I reply to Jonathan and Sebastian in series below.


On Thu, May 9, 2024 at 11:25 AM Jonathan Wakely wrote:
>
>> Therefore
>> this platform can be described as follows:
>> (1) sizeof(char*) > sizeof(int*)
>
>
> Why would that be true?
>
> CHAR_BIT == 16 which means every char has 16 bits and
> so is aligned to a 16-bit boundary as well. That's what
> CHAR_BIT means, by definition.


Yeah you're right, I was getting confused with how the Texas
Instruments does things. Let me try again:

    T = int
    CHAR_BIT == 8
    sizeof(int) == 4
    UINT_MAX == 4294967295

The smallest addressable unit of memory that the CPU can read or write
is actually 16 bits, however the compiler is hiding this fact. The
compiler has set CHAR_BIT==8, and so whenever it encounters a char*,
the compiler needs a memory address combined with an offset, and so
there are two possibilities:

    Possibility 1: sizeof(char*) > sizeof(int*)
    Possibility 2: sizeof(char*) == sizeof(int*) (but the latter
has extra bits always set to zero)


On Thu, May 9, 2024 at 11:25 AM Jonathan Wakely wrote:
>
> Only if it's misaligned by 8 bits. What about being misaligned by 4 bits?
> Or 7? What is the problem you're solving?


Misaligned by CHAR_BIT bits (on a compiler where CHAR_BIT is smaller
than the CPU's smallest addressable unit of memory).


On Thu, May 9, 2024 at 11:31 AM Sebastian Wittmeier wrote:
>
> But a T is not an unaligned<T>. You need code for copying memory
> to and from aligned space, when calling member functions.

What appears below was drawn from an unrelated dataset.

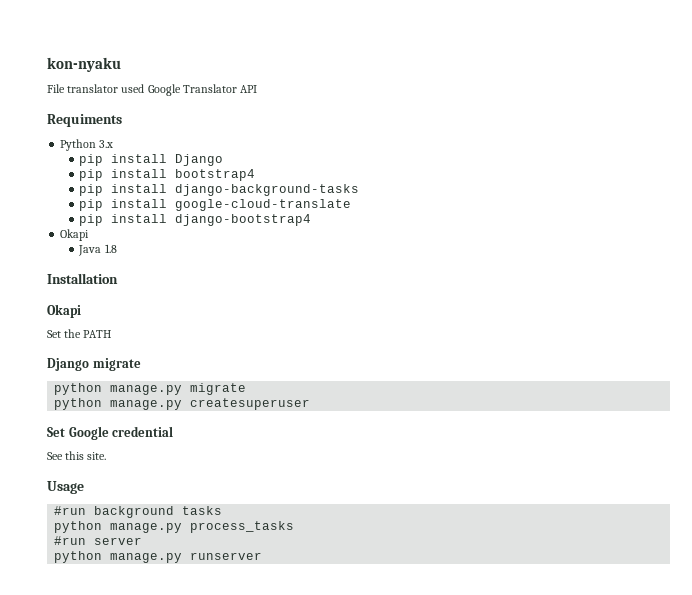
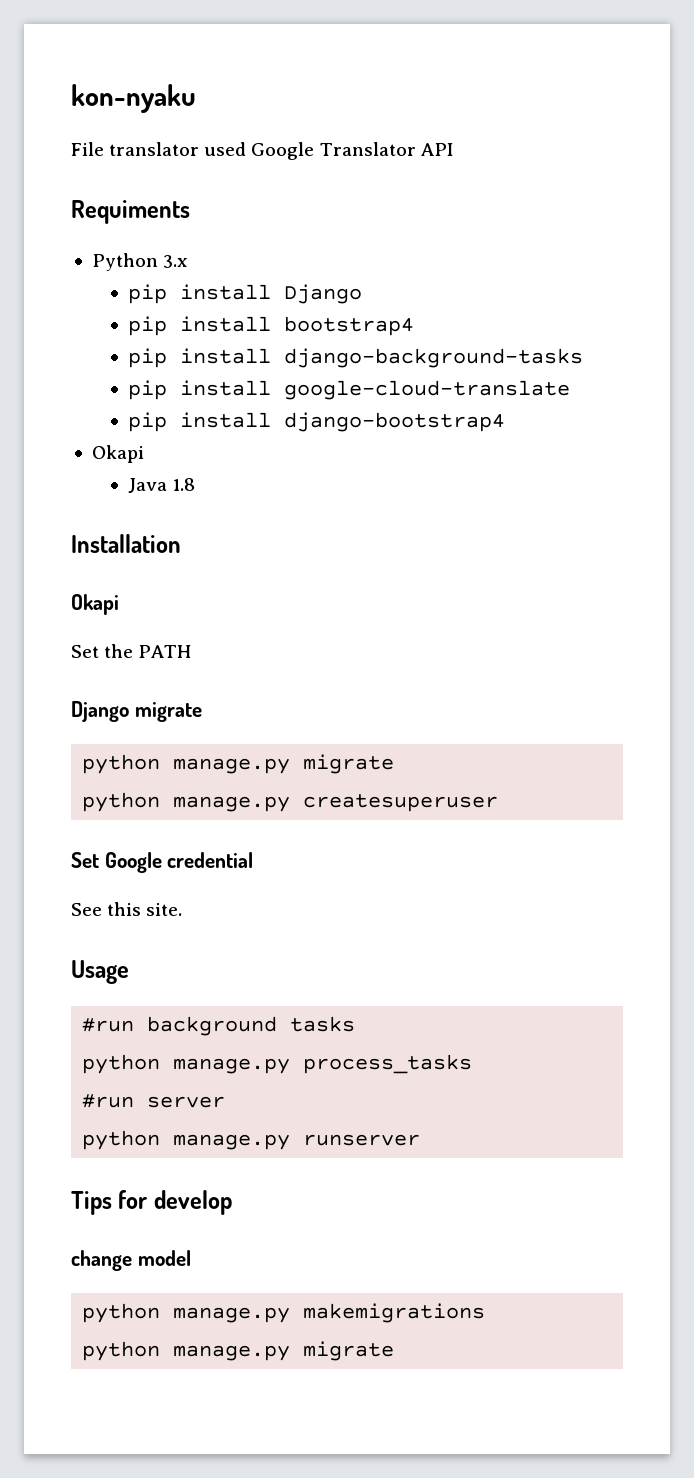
(263, 556) none -> [71,1190,232,1215] [71,1250,191,1271] [82,1303,486,1323] [82,1341,395,1361] // Tips for develop // change model // python manage.py makemigrations // python manage.py migrate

I was writing code to relocate an std::string into unaligned memory.
An std::string internally contains a "char*", so there's no problem
with it being unaligned. But let's say we're dealing with a:

    std::basic_string<char32_t>

So it contains internally a pointer to a char32_t. If sizeof(char*) >
sizeof(char32_t*) then it won't be possible to store the address of an
unaligned char32_t inside a char32_t*.